[Saved entries]
::::::::::

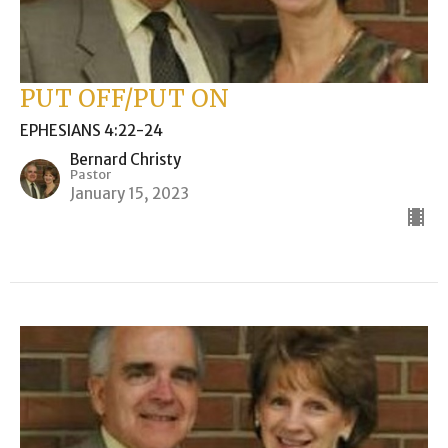
PUT OFF/PUT ON
EPHESIANS 4:22-24
Bernard Christy
Pastor
January 15, 2023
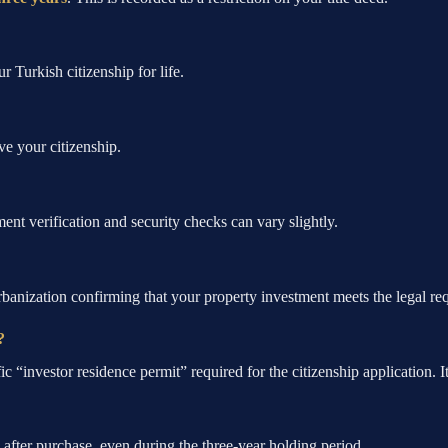
r Turkish citizenship for life.
ve your citizenship.
ent verification and security checks can vary slightly.
banization confirming that your property investment meets the legal req
?
 “investor residence permit” required for the citizenship application. It i
after purchase, even during the three-year holding period.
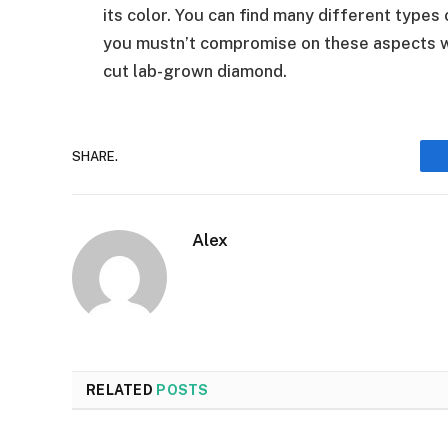
its color. You can find many different types
you mustn’t compromise on these aspects w
cut lab-grown diamond.
SHARE.
Alex
RELATED
POSTS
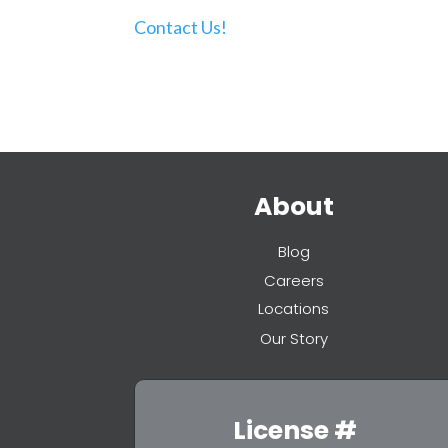
Contact Us!
About
Blog
Careers
Locations
Our Story
License #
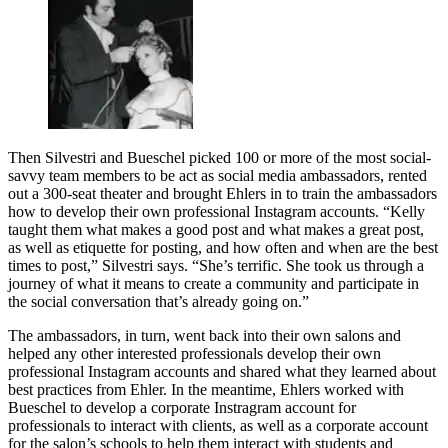
Then Silvestri and Bueschel picked 100 or more of the most social-
savvy team members to be act as social media ambassadors, rented
out a 300-seat theater and brought Ehlers in to train the ambassadors
how to develop their own professional Instagram accounts. “Kelly
taught them what makes a good post and what makes a great post,
as well as etiquette for posting, and how often and when are the best
times to post,” Silvestri says. “She’s terrific. She took us through a
journey of what it means to create a community and participate in
the social conversation that’s already going on.”
The ambassadors, in turn, went back into their own salons and
helped any other interested professionals develop their own
professional Instagram accounts and shared what they learned about
best practices from Ehler. In the meantime, Ehlers worked with
Bueschel to develop a corporate Instragram account for
professionals to interact with clients, as well as a corporate account
for the salon’s schools to help them interact with students and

::::::::::

An exact copy of all the entries is required, and it must contain no pictures.

ANSWER TO THE EXERCISE >>
PUT OFF/PUT ON
EPHESIANS 4:22-24
Bernard Christy
Pastor
January 15, 2023
r Turkish citizenship for life.
ve your citizenship.
ent verification and security checks can vary slightly.
banization confirming that your property investment meets the legal req
?
 “investor residence permit” required for the citizenship application. It i
after purchase, even during the three-year holding period.
its color. You can find many different types
you mustn’t compromise on these aspects w
cut lab-grown diamond.
SHARE.
Alex
RELATED
POSTS
Contact Us!
About
Blog
Careers
Locations
Our Story
License #
Then Silvestri and Bueschel picked 100 or more of the most social-
savvy team members to be act as social media ambassadors, rented
out a 300-seat theater and brought Ehlers in to train the ambassadors
how to develop their own professional Instagram accounts. “Kelly
taught them what makes a good post and what makes a great post,
as well as etiquette for posting, and how often and when are the best
times to post,” Silvestri says. “She’s terrific. She took us through a
journey of what it means to create a community and participate in
the social conversation that’s already going on.”
The ambassadors, in turn, went back into their own salons and
helped any other interested professionals develop their own
professional Instagram accounts and shared what they learned about
best practices from Ehler. In the meantime, Ehlers worked with
Bueschel to develop a corporate Instragram account for
professionals to interact with clients, as well as a corporate account
for the salon’s schools to help them interact with students and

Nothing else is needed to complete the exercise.